- _Task requirements_: What follows is a set of entries. Give them again exactly, without the pictures.

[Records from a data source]
===
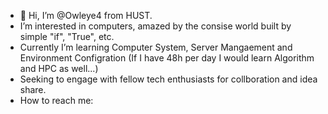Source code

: - 👋 Hi, I’m @Owleye4 from HUST.
- I’m interested in computers, amazed by the consise world built by simple "if", "True", etc.  
- Currently I’m learning Computer System, Server Mangaement and Environment Configration
   (If I have 48h per day I would learn Algorithm and HPC as well...)
- Seeking to engage with fellow tech enthusiasts for collboration and idea share. 
- How to reach me: 
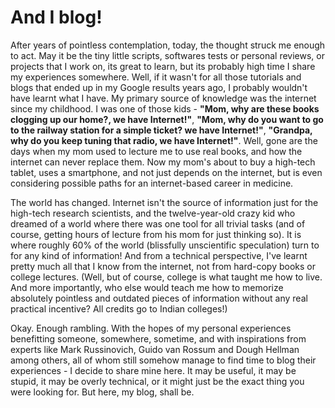 # And I blog!

<!--[options]
name: 'And I blog!'
date: 2011-12-07T00:00:00.000Z
url: 2011/12/after-years-of-contemplation-today.html
tags:
 - General
-->

After years of pointless contemplation, today, the thought struck me enough to act. May it be the tiny little scripts, softwares tests or personal reviews, or projects that I work on, its great to learn, but its probably high time I share my experiences somewhere. Well, if it wasn't for all those tutorials and blogs that ended up in my Google results years ago, I probably wouldn't have learnt what I have. My primary source of knowledge was the internet since my childhood. I was one of those kids - **"Mom, why are these books clogging up our home?, we have Internet!"**, **"Mom, why do you want to go to the railway station for a simple ticket? we have Internet!"**, **"Grandpa, why do you keep tuning that radio, we have Internet!"**. Well, gone are the days when my mom used to lecture me to use real books, and how the internet can never replace them. Now my mom's about to buy a high-tech tablet, uses a smartphone, and not just depends on the internet, but is even considering possible paths for an internet-based career in medicine.

The world has changed. Internet isn't the source of information just for the high-tech research scientists, and the twelve-year-old crazy kid who dreamed of a world where there was one tool for all trivial tasks (and of course, getting hours of lecture from his mom for just thinking so). It is where roughly 60% of the world (blissfully unscientific speculation) turn to for any kind of information! And from a technical perspective, I've learnt pretty much all that I know from the internet, not from hard-copy books or college lectures. (Well, but of course, college is what taught me how to live. And more importantly, who else would teach me how to memorize absolutely pointless and outdated pieces of information without any real practical incentive? All credits go to Indian colleges!)

Okay. Enough rambling. With the hopes of my personal experiences benefitting someone, somewhere, sometime, and with inspirations from experts like Mark Russinovich, Guido van Rossum and Dough Hellman among others, all of whom still somehow manage to find time to blog their experiences - I decide to share mine here. It may be useful, it may be stupid, it may be overly technical, or it might just be the exact thing you were looking for. But here, my blog, shall be.
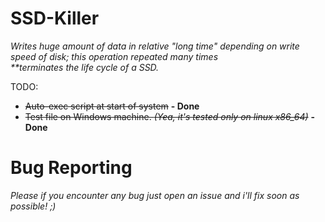 # SSD-Killer
_Writes huge amount of data in relative "long time" depending on write speed of disk; this operation repeated many times  
**terminates the life cycle of a SSD._

TODO: 
* ~~Auto-exec script at start of system~~ **- Done**
* ~~Test file on Windows machine. _(Yea, it's tested only on linux x86_64)_~~ **- Done**

# Bug Reporting
_Please if you encounter any bug just open an issue and i'll fix soon as possible! ;)_
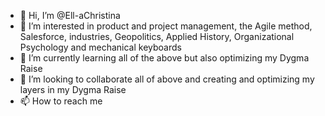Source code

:- 👋 Hi, I’m @Ell-aChristina
- 👀 I’m interested in product and project management, the Agile method, Salesforce, industries, Geopolitics, Applied History, Organizational Psychology and mechanical keyboards
- 🌱 I’m currently learning all of the above but also optimizing my Dygma Raise
- 💞️ I’m looking to collaborate all of above and creating and optimizing my layers in my Dygma Raise
- 📫 How to reach me 

<!---
Ell-aChristina/Ell-aChristina is a ✨ special ✨ repository because its `README.md` (this file) appears on your GitHub profile.
You can click the Preview link to take a look at your changes.
--->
===
- _Answer to the problem_:
Source code

: - 👋 Hi, I’m @Owleye4 from HUST.
- I’m interested in computers, amazed by the consise world built by simple "if", "True", etc.  
- Currently I’m learning Computer System, Server Mangaement and Environment Configration
   (If I have 48h per day I would learn Algorithm and HPC as well...)
- Seeking to engage with fellow tech enthusiasts for collboration and idea share. 
- How to reach me: 
 # And I blog!

<!--[options]
name: 'And I blog!'
date: 2011-12-07T00:00:00.000Z
url: 2011/12/after-years-of-contemplation-today.html
tags:
 - General
-->

After years of pointless contemplation, today, the thought struck me enough to act. May it be the tiny little scripts, softwares tests or personal reviews, or projects that I work on, its great to learn, but its probably high time I share my experiences somewhere. Well, if it wasn't for all those tutorials and blogs that ended up in my Google results years ago, I probably wouldn't have learnt what I have. My primary source of knowledge was the internet since my childhood. I was one of those kids - **"Mom, why are these books clogging up our home?, we have Internet!"**, **"Mom, why do you want to go to the railway station for a simple ticket? we have Internet!"**, **"Grandpa, why do you keep tuning that radio, we have Internet!"**. Well, gone are the days when my mom used to lecture me to use real books, and how the internet can never replace them. Now my mom's about to buy a high-tech tablet, uses a smartphone, and not just depends on the internet, but is even considering possible paths for an internet-based career in medicine.

The world has changed. Internet isn't the source of information just for the high-tech research scientists, and the twelve-year-old crazy kid who dreamed of a world where there was one tool for all trivial tasks (and of course, getting hours of lecture from his mom for just thinking so). It is where roughly 60% of the world (blissfully unscientific speculation) turn to for any kind of information! And from a technical perspective, I've learnt pretty much all that I know from the internet, not from hard-copy books or college lectures. (Well, but of course, college is what taught me how to live. And more importantly, who else would teach me how to memorize absolutely pointless and outdated pieces of information without any real practical incentive? All credits go to Indian colleges!)

Okay. Enough rambling. With the hopes of my personal experiences benefitting someone, somewhere, sometime, and with inspirations from experts like Mark Russinovich, Guido van Rossum and Dough Hellman among others, all of whom still somehow manage to find time to blog their experiences - I decide to share mine here. It may be useful, it may be stupid, it may be overly technical, or it might just be the exact thing you were looking for. But here, my blog, shall be.
 # SSD-Killer
_Writes huge amount of data in relative "long time" depending on write speed of disk; this operation repeated many times  
**terminates the life cycle of a SSD._

TODO: 
* ~~Auto-exec script at start of system~~ **- Done**
* ~~Test file on Windows machine. _(Yea, it's tested only on linux x86_64)_~~ **- Done**

# Bug Reporting
_Please if you encounter any bug just open an issue and i'll fix soon as possible! ;)_
Source code

:- 👋 Hi, I’m @Ell-aChristina
- 👀 I’m interested in product and project management, the Agile method, Salesforce, industries, Geopolitics, Applied History, Organizational Psychology and mechanical keyboards
- 🌱 I’m currently learning all of the above but also optimizing my Dygma Raise
- 💞️ I’m looking to collaborate all of above and creating and optimizing my layers in my Dygma Raise
- 📫 How to reach me 

<!---
Ell-aChristina/Ell-aChristina is a ✨ special ✨ repository because its `README.md` (this file) appears on your GitHub profile.
You can click the Preview link to take a look at your changes.
--->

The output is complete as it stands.